Risk-averse, competitive – freed from the participation awards foisted upon Millennials – open-minded, and frighteningly well-versed in technology, analytics, and data, according to a survey from Accenture, Gen Z is looking for stability, and security. While McKinsey reveals a need for authenticity, and a distrust of the fake. They are used to having the world’s information at their fingertips – and tend to make their own opinions based on their own research.
It can be easy to roll your eyes at this new generation, but write them off at your peril.
What is the value of investing in a Gen-Z workforce?
Fresh perspectives, fresh skills, and fresh enthusiasm seem to be the primary draw of the new generation. An ability to manipulate technology is always going to be beneficial. But the drive for transparency and authenticity also carries advantages.

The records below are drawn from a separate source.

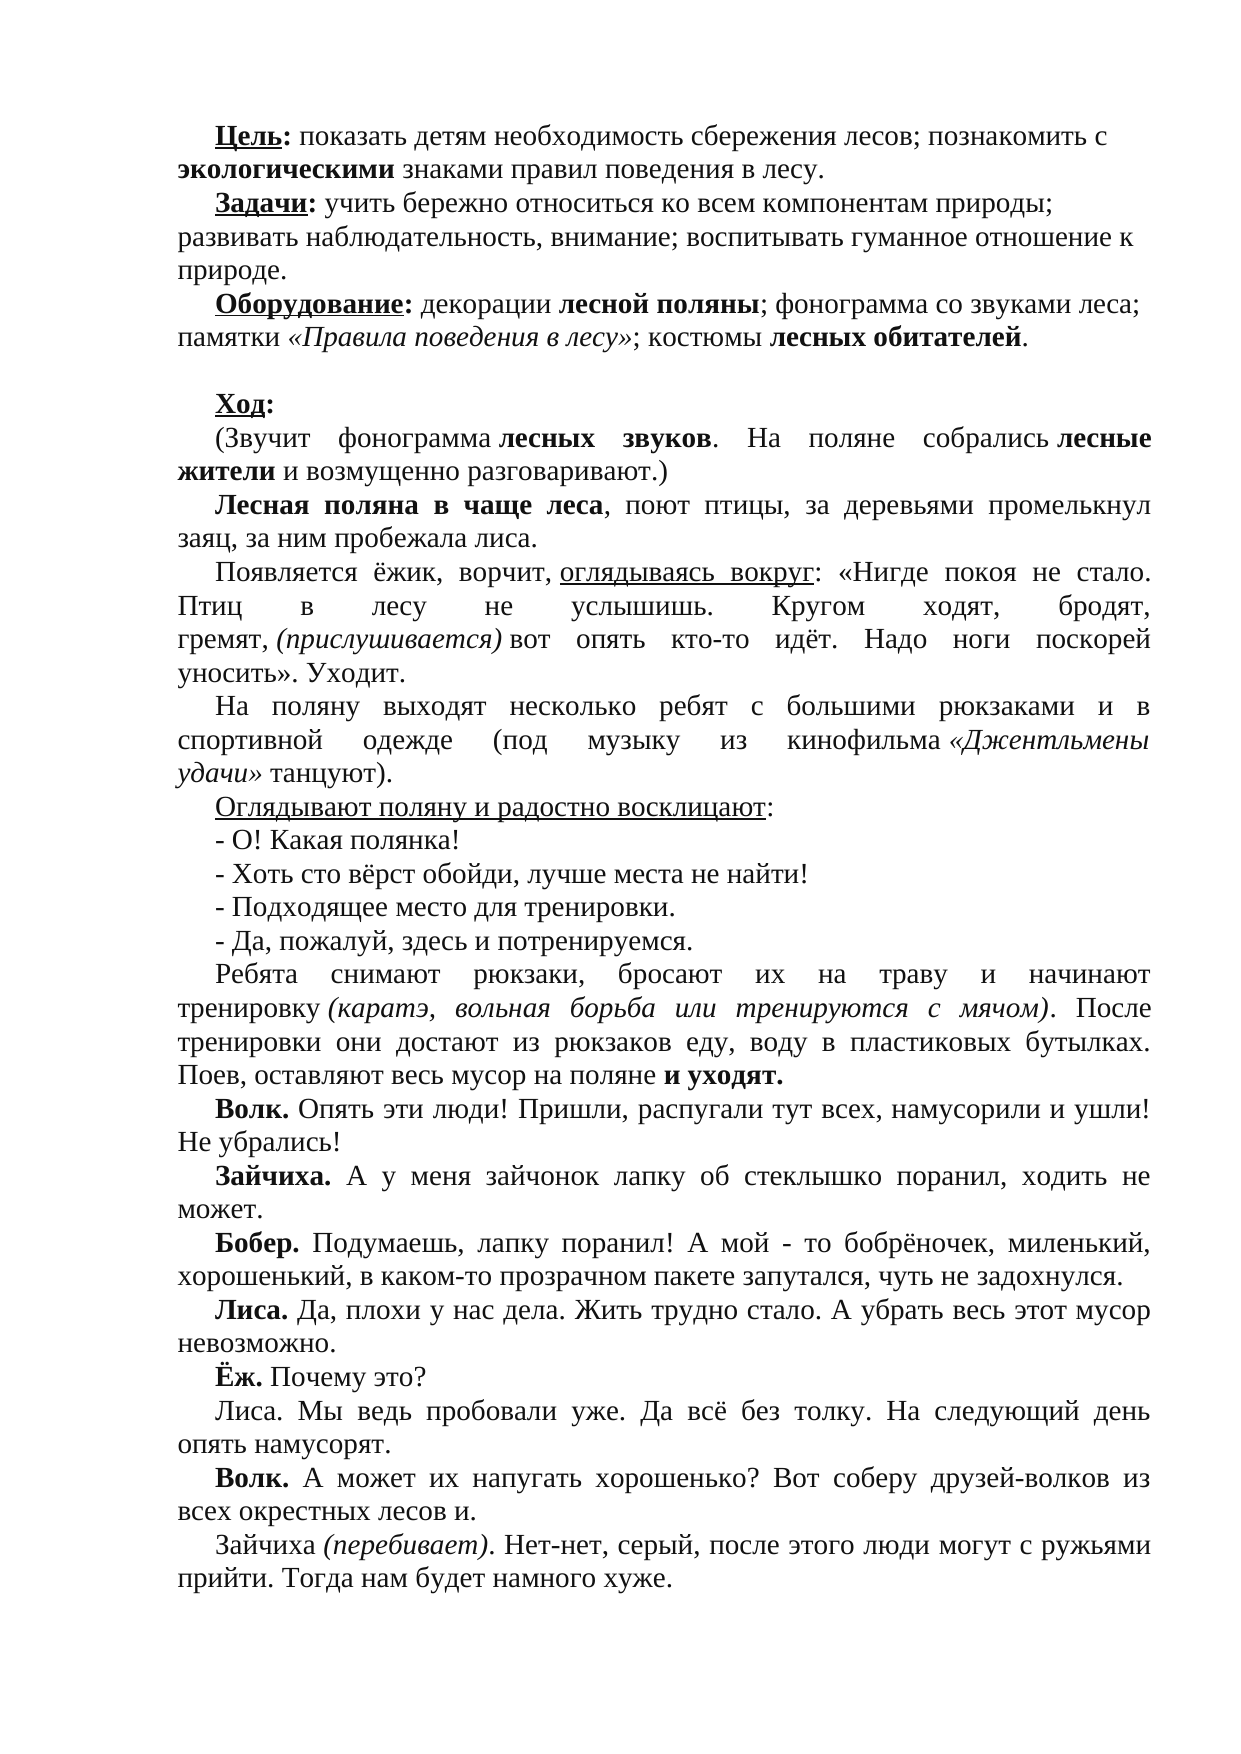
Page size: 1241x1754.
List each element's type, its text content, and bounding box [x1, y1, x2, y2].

text Бобер. Подумаешь, лапку поранил! А мой - то бобрёночек, миленький, хорошенький, в каком-то прозрачном пакете запутался, чуть не задохнулся. [177, 1225, 1152, 1292]
text Ёж. Почему это? [177, 1359, 1152, 1393]
text Зайчиха. А у меня зайчонок лапку об стеклышко поранил, ходить не может. [177, 1158, 1152, 1225]
text - О! Какая полянка! [177, 822, 1152, 856]
text Лиса. Да, плохи у нас дела. Жить трудно стало. А убрать весь этот мусор невозможно. [177, 1292, 1152, 1359]
text Волк. А может их напугать хорошенько? Вот соберу друзей-волков из всех окрестных лесов и. [177, 1460, 1152, 1527]
text Зайчиха (перебивает). Нет-нет, серый, после этого люди могут с ружьями прийти. Тогда нам будет намного хуже. [177, 1527, 1152, 1594]
text (Звучит фонограмма лесных звуков. На поляне собрались лесные жители и возмущенно разговаривают.) [177, 420, 1152, 487]
text Оглядывают поляну и радостно восклицают: [177, 789, 1152, 822]
text Появляется ёжик, ворчит, оглядываясь вокруг: «Нигде покоя не стало. Птиц в лесу не услышишь. Кругом ходят, бродят, гремят, (прислушивается) вот опять кто-то идёт. Надо ноги поскорей уносить». Уходит. [177, 554, 1152, 688]
text Ребята снимают рюкзаки, бросают их на траву и начинают тренировку (каратэ, вольная борьба или тренируются с мячом). После тренировки они достают из рюкзаков еду, воду в пластиковых бутылках. Поев, оставляют весь мусор на поляне и уходят. [177, 957, 1152, 1091]
text Лиса. Мы ведь пробовали уже. Да всё без толку. На следующий день опять намусорят. [177, 1393, 1152, 1460]
text - Подходящее место для тренировки. [177, 889, 1152, 923]
text Задачи: учить бережно относиться ко всем компонентам природы; развивать наблюдательность, внимание; воспитывать гуманное отношение к природе. [177, 185, 1152, 286]
text Оборудование: декорации лесной поляны; фонограмма со звуками леса; памятки «Правила поведения в лесу»; костюмы лесных обитателей. [177, 286, 1152, 353]
text Цель: показать детям необходимость сбережения лесов; познакомить с экологическими знаками правил поведения в лесу. [177, 118, 1152, 185]
text На поляну выходят несколько ребят с большими рюкзаками и в спортивной одежде (под музыку из кинофильма «Джентльмены удачи» танцуют). [177, 688, 1152, 789]
text - Хоть сто вёрст обойди, лучше места не найти! [177, 856, 1152, 889]
text Лесная поляна в чаще леса, поют птицы, за деревьями промелькнул заяц, за ним пробежала лиса. [177, 487, 1152, 554]
text Ход: [177, 386, 1152, 420]
text - Да, пожалуй, здесь и потренируемся. [177, 923, 1152, 957]
text Волк. Опять эти люди! Пришли, распугали тут всех, намусорили и ушли! Не убрались! [177, 1091, 1152, 1158]
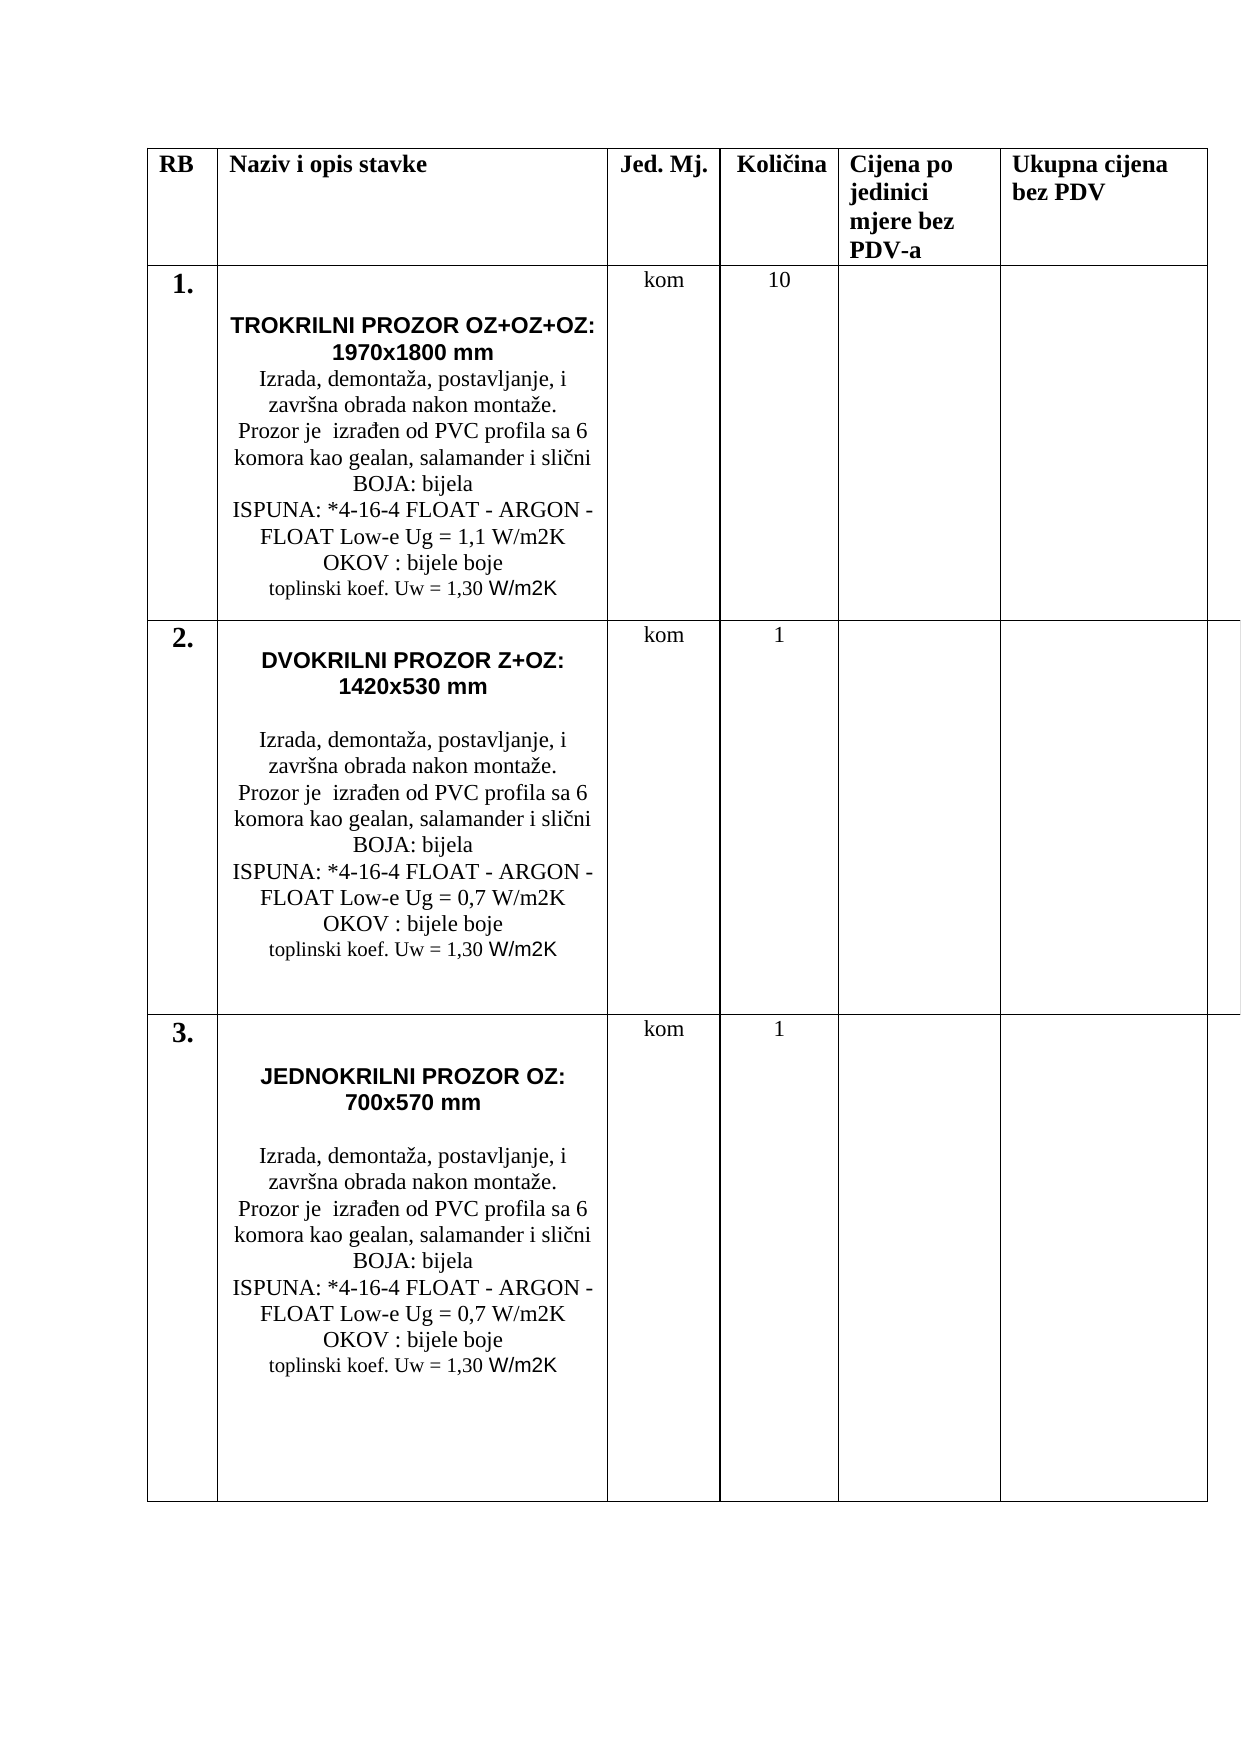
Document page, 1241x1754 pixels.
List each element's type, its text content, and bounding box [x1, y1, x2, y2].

With the potential to feed brand differentiation and push value-driven policies, Gen Z employees bring cultural value as well as technical skills.
How to manage and maintain a healthy workplace culture when there is a clash between younger and older employees
Culture change is always problematic, and there’s plenty of scope for conflict when younger and older generations collide. In most instances, team members will be happy to welcome new talent. But where there are sticking points, it’s important to foster open communication and encourage both sides to – politely – express their views. Problems need to be acknowledged and appreciated, according to leading expert on generational change management, Haydn Shaw. With an emphasis on flexibility and leveraging the skills of all parties.
In some respects, Generation Z is like every other generation that has come before it. It has its own perspectives, new ways of doing things, and opinions that may jar with the established workforce. But its members also bring benefits, both cultural and practical, to the workplace. And they’re not going anywhere. So, with embracing change being the only way forward, it’s time to prepare your business for the next generation.